I am trying to prove the convergence of the integral
$\displaystyle \int_1^\infty e^{-2^{2x} \sin(\pi x)^2} dx$.
The graph clearly oscillates between $0$ and $1$, but the width of the peaks gets smaller and smaller as $x$ tends to $\infty$. How can it be proven that the width gets sufficiently small for the integral to converge?
You can prove the integral converges with some fairly crude bounds. The function $\sin^2(\pi x)$ is $1$-periodic.

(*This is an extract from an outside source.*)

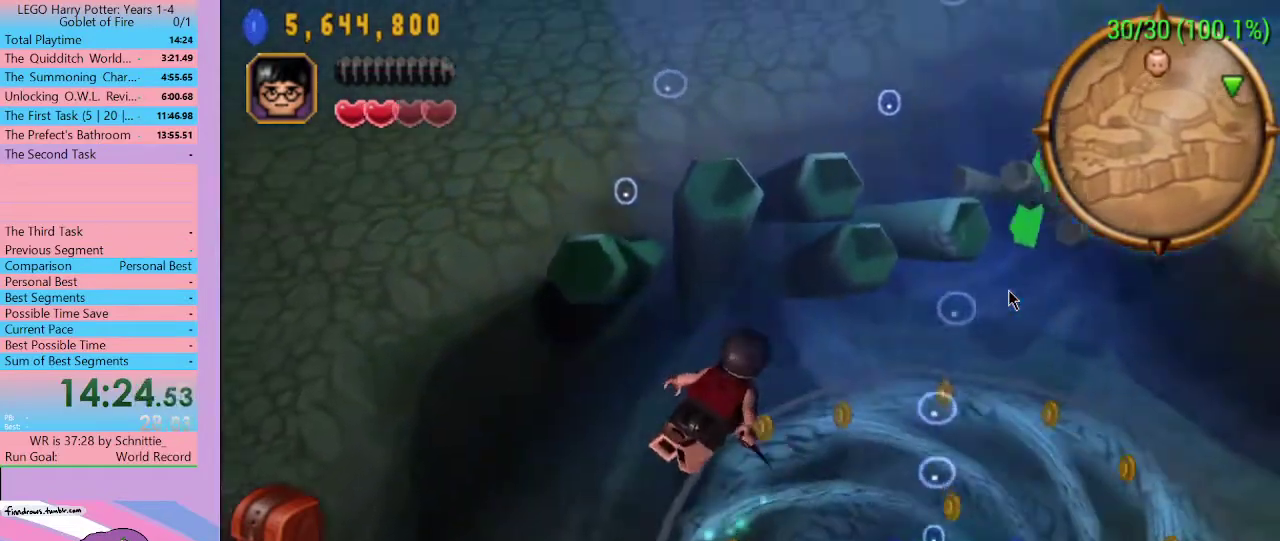
{"buttons": [], "left_stick": "right", "right_stick": "center", "events": [[167, "left_stick", "right"]]}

Thus \begin{align*}I :=& \int^\infty_1 e^{-2^{2x}\sin^2(\pi x)}dx \\=& \sum_{n=1}^\infty \int_n^{n+1}e^{-2^{2x}\sin^2(\pi x)}dx \\=& \sum^\infty_{n=1} \int^1_0 e^{-2^{2(y+n)}\sin^2(\pi y)}dy\\ \le& \sum^\infty_{n=1}\int^1_0 e^{-2^{2n}\sin^2(\pi y)} dy \\ =& \,\,2 \sum^\infty_{n=1} \int^{1/2}_0 e^{-2^{2n} \sin^2(\pi y)} dy.\end{align*} Now for $y \in [0,1/2]$, we have $\pi y/2 \le \sin(\pi y).$ Thus continuing, \begin{align*}I \le& \,\,2 \sum^\infty_{n=1}\int^{1/2}_{0} e^{-2^{2n-2}\pi^2 y^2 } dy\\ \le&\,\,2\sum^\infty_{n=1} \int^\infty_{0}e^{-2^{2n-2}\pi^2 y^2 } dy \\ =&\,\, 2 \sum^\infty_{n=1} \frac{\sqrt \pi}{2\sqrt{2^{2n-2}\pi^2}} =\frac{1}{\sqrt \pi}\sum^\infty_{n=1} \frac{1}{2^{n-1}} <\infty. \end{align*} Here I used the Gaussian integral: $\int^\infty_0 e^{-ay^2}dy = \frac{1}{2} \sqrt{\frac{\pi}{a}}$.